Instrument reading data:
*** Block opens ***

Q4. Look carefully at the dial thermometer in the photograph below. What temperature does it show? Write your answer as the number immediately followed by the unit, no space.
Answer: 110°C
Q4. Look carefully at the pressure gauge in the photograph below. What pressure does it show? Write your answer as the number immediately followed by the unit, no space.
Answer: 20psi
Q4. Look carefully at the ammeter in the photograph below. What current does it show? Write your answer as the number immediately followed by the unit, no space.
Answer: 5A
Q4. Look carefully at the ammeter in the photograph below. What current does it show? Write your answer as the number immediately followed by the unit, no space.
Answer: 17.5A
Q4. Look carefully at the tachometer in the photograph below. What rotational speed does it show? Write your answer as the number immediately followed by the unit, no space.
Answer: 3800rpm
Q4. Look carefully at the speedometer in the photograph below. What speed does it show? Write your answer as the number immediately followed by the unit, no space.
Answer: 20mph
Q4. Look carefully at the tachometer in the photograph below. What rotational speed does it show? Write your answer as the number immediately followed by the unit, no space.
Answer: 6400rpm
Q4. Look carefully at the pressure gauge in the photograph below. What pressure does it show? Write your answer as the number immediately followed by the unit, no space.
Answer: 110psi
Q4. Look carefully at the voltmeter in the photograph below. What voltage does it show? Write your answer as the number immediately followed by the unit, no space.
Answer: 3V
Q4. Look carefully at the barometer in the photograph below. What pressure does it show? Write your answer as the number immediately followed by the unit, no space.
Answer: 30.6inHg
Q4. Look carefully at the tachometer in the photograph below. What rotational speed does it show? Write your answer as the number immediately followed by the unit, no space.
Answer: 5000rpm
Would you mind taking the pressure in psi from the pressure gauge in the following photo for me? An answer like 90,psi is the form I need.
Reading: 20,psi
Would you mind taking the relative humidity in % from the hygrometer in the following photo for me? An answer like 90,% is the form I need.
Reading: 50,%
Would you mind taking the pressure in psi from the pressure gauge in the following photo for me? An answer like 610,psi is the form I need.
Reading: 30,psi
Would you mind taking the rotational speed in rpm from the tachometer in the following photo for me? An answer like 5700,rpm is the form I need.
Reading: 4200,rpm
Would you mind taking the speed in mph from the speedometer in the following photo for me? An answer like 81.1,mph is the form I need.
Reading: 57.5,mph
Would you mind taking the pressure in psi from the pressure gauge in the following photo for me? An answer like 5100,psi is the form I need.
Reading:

*** Block closes ***

What you need to do ▸ Repeat every one of the lines above word for word, with no changes of any kind.

Response box ▸
Q4. Look carefully at the dial thermometer in the photograph below. What temperature does it show? Write your answer as the number immediately followed by the unit, no space.
Answer: 110°C
Q4. Look carefully at the pressure gauge in the photograph below. What pressure does it show? Write your answer as the number immediately followed by the unit, no space.
Answer: 20psi
Q4. Look carefully at the ammeter in the photograph below. What current does it show? Write your answer as the number immediately followed by the unit, no space.
Answer: 5A
Q4. Look carefully at the ammeter in the photograph below. What current does it show? Write your answer as the number immediately followed by the unit, no space.
Answer: 17.5A
Q4. Look carefully at the tachometer in the photograph below. What rotational speed does it show? Write your answer as the number immediately followed by the unit, no space.
Answer: 3800rpm
Q4. Look carefully at the speedometer in the photograph below. What speed does it show? Write your answer as the number immediately followed by the unit, no space.
Answer: 20mph
Q4. Look carefully at the tachometer in the photograph below. What rotational speed does it show? Write your answer as the number immediately followed by the unit, no space.
Answer: 6400rpm
Q4. Look carefully at the pressure gauge in the photograph below. What pressure does it show? Write your answer as the number immediately followed by the unit, no space.
Answer: 110psi
Q4. Look carefully at the voltmeter in the photograph below. What voltage does it show? Write your answer as the number immediately followed by the unit, no space.
Answer: 3V
Q4. Look carefully at the barometer in the photograph below. What pressure does it show? Write your answer as the number immediately followed by the unit, no space.
Answer: 30.6inHg
Q4. Look carefully at the tachometer in the photograph below. What rotational speed does it show? Write your answer as the number immediately followed by the unit, no space.
Answer: 5000rpm
Would you mind taking the pressure in psi from the pressure gauge in the following photo for me? An answer like 90,psi is the form I need.
Reading: 20,psi
Would you mind taking the relative humidity in % from the hygrometer in the following photo for me? An answer like 90,% is the form I need.
Reading: 50,%
Would you mind taking the pressure in psi from the pressure gauge in the following photo for me? An answer like 610,psi is the form I need.
Reading: 30,psi
Would you mind taking the rotational speed in rpm from the tachometer in the following photo for me? An answer like 5700,rpm is the form I need.
Reading: 4200,rpm
Would you mind taking the speed in mph from the speedometer in the following photo for me? An answer like 81.1,mph is the form I need.
Reading: 57.5,mph
Would you mind taking the pressure in psi from the pressure gauge in the following photo for me? An answer like 5100,psi is the form I need.
Reading:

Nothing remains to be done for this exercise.